所给材料
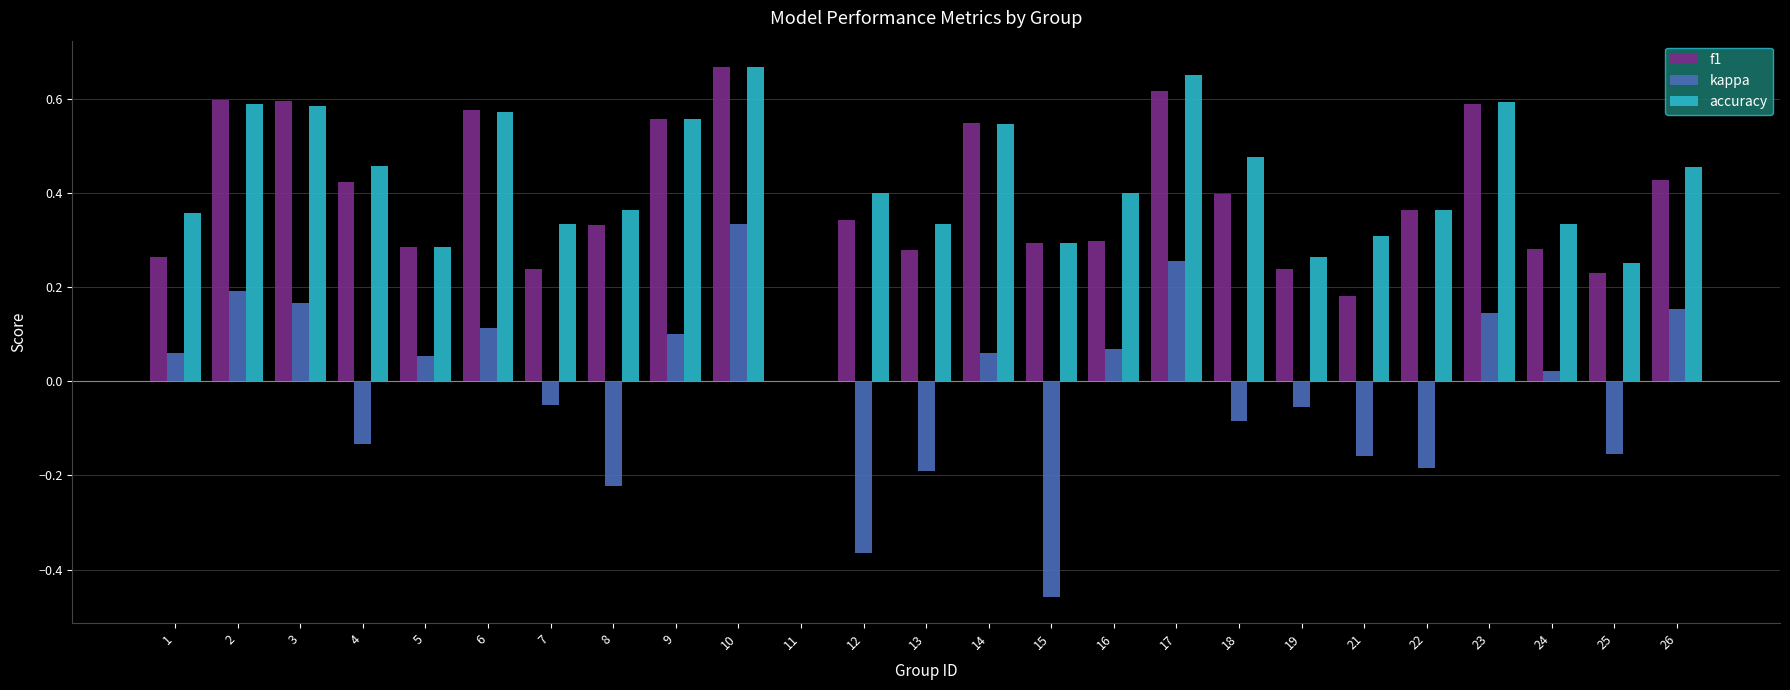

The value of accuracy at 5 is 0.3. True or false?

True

==

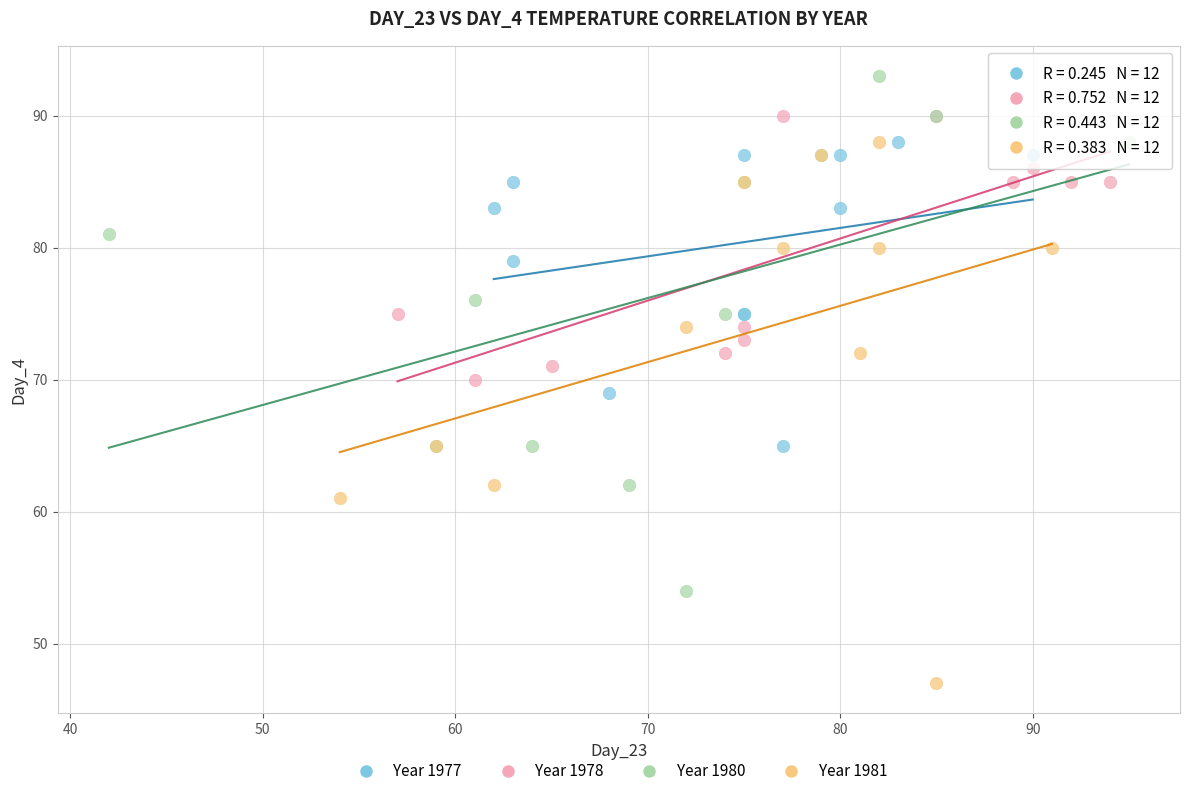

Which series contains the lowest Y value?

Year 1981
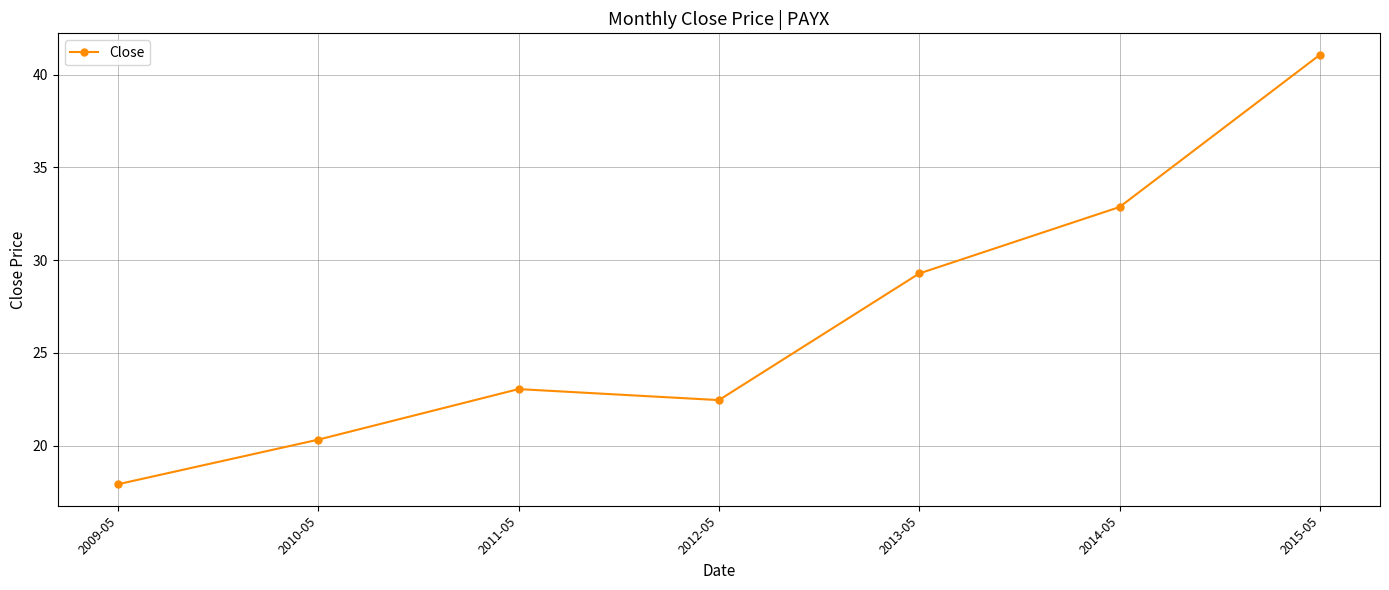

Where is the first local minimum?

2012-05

练习目标
从上面的材料里挑出所有含有单词“value”的行，一行一行抄出来。注意区分大小写。

参考答案
The value of accuracy at 5 is 0.3. True or false?
Which series contains the lowest Y value?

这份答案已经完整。